| Data shown |
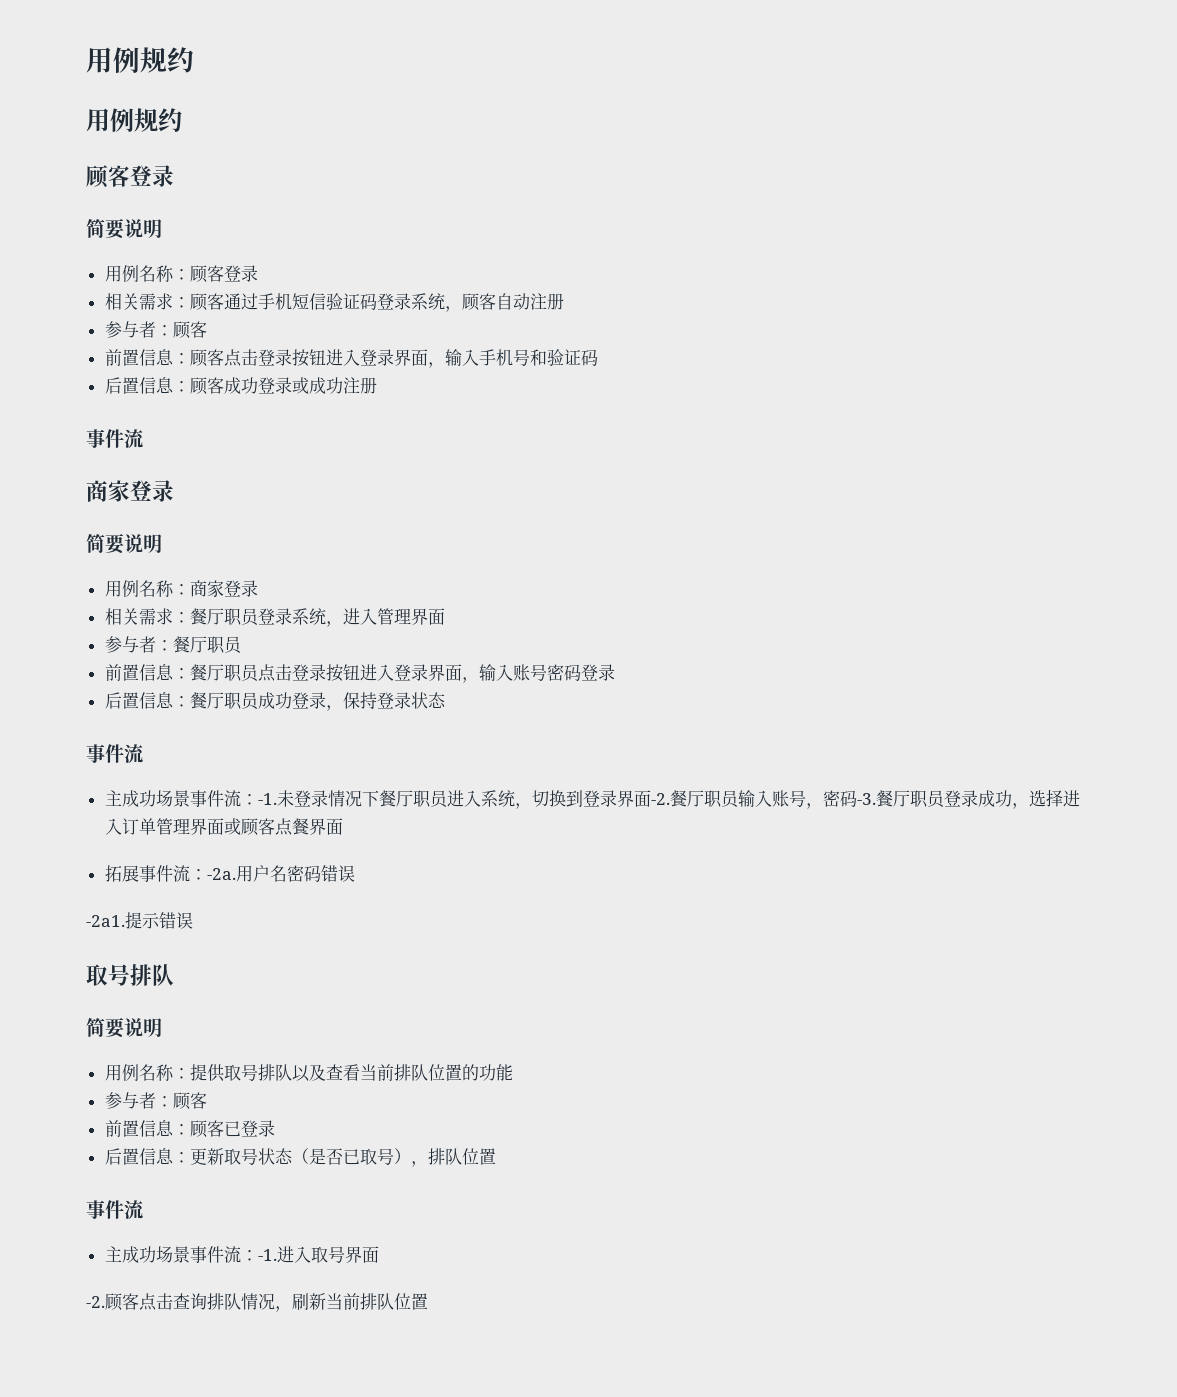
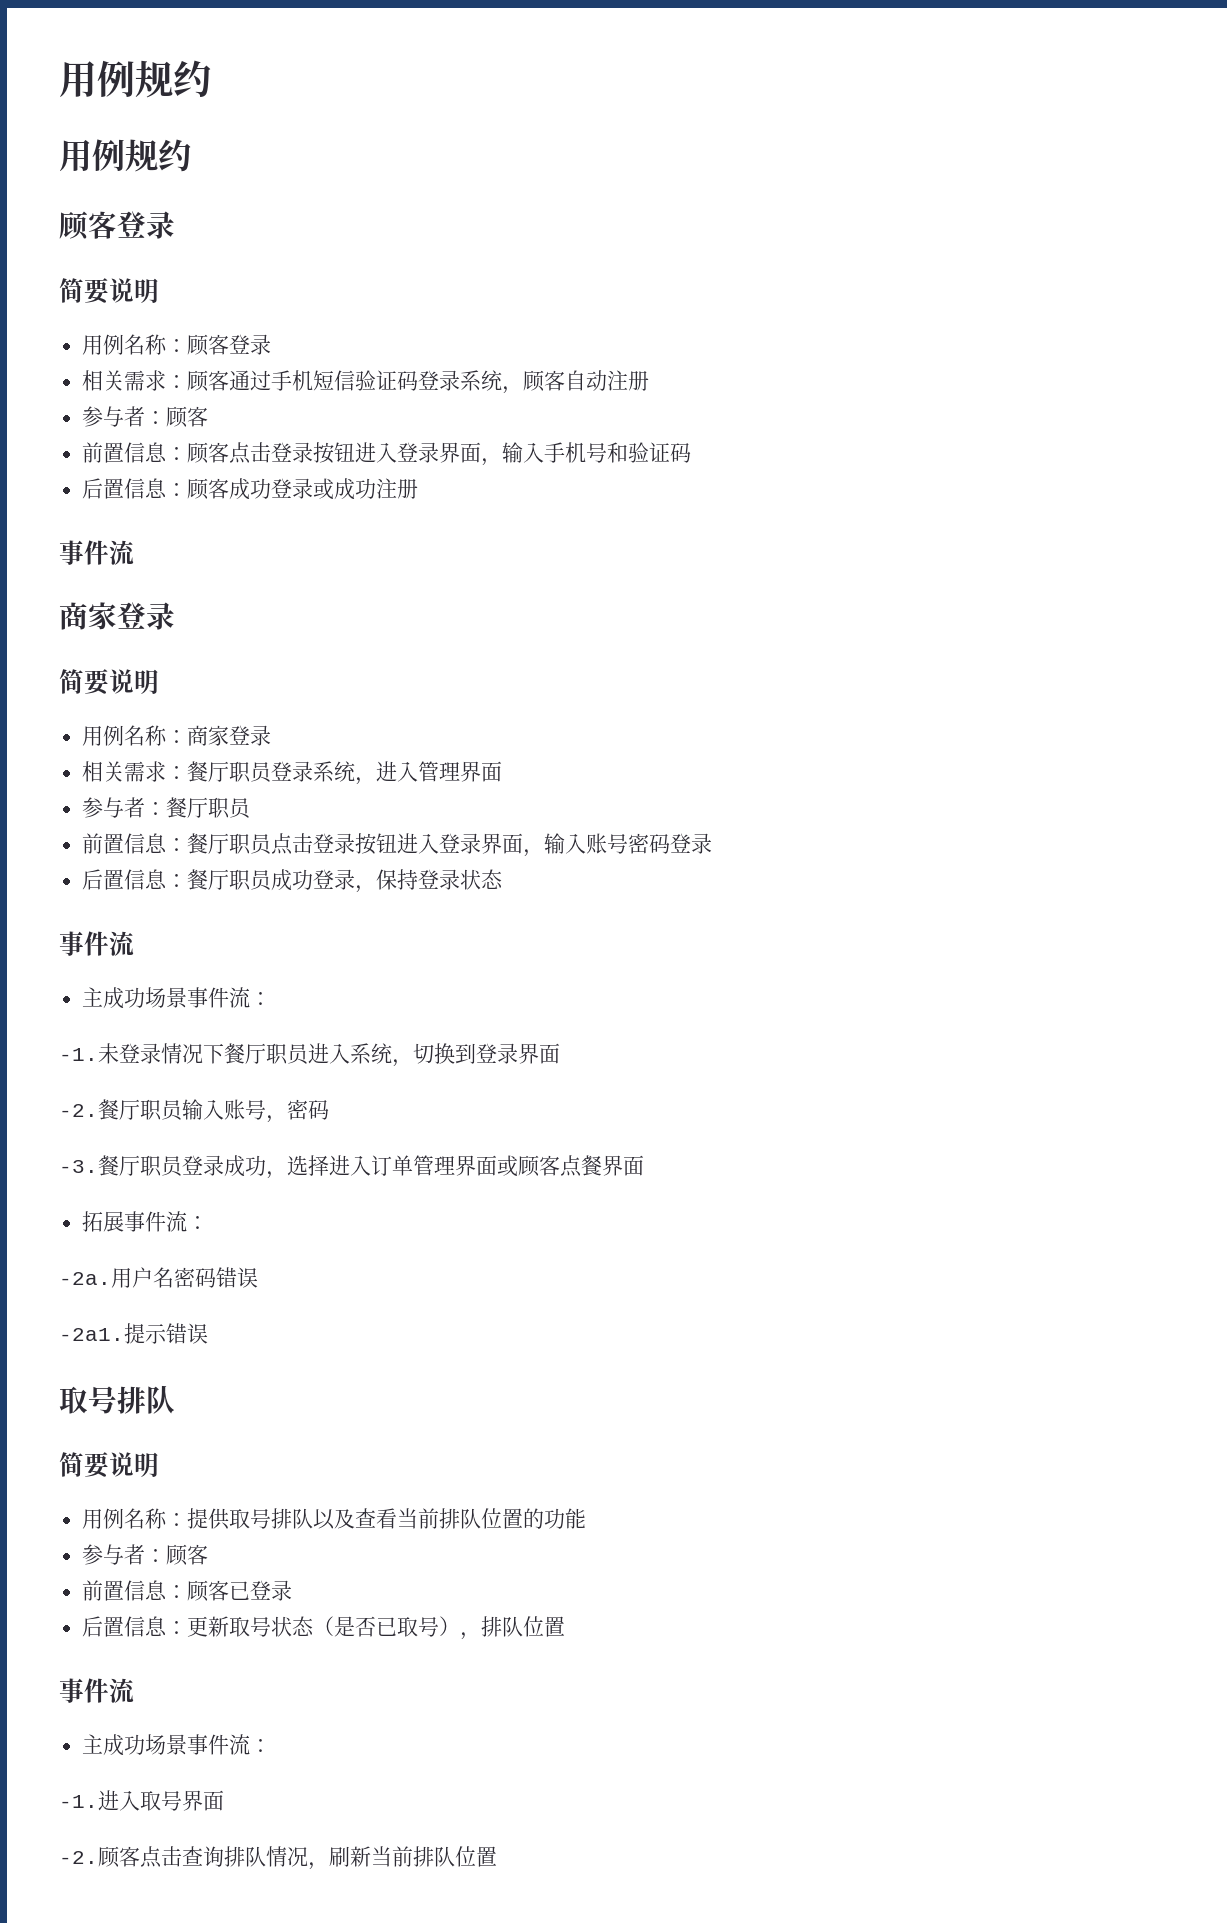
(258, 799) none -> (272, 998) //
(651, 798) none -> (560, 1053) //
(857, 798) none -> (329, 1110) //
(207, 874) none -> (209, 1222) //
(258, 1255) none -> (272, 1745) //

| Written task |
Give back the full listing above word for word, and let no picture through.

| Written reply |
(258, 799) none -> (272, 998) //
(651, 798) none -> (560, 1053) //
(857, 798) none -> (329, 1110) //
(207, 874) none -> (209, 1222) //
(258, 1255) none -> (272, 1745) //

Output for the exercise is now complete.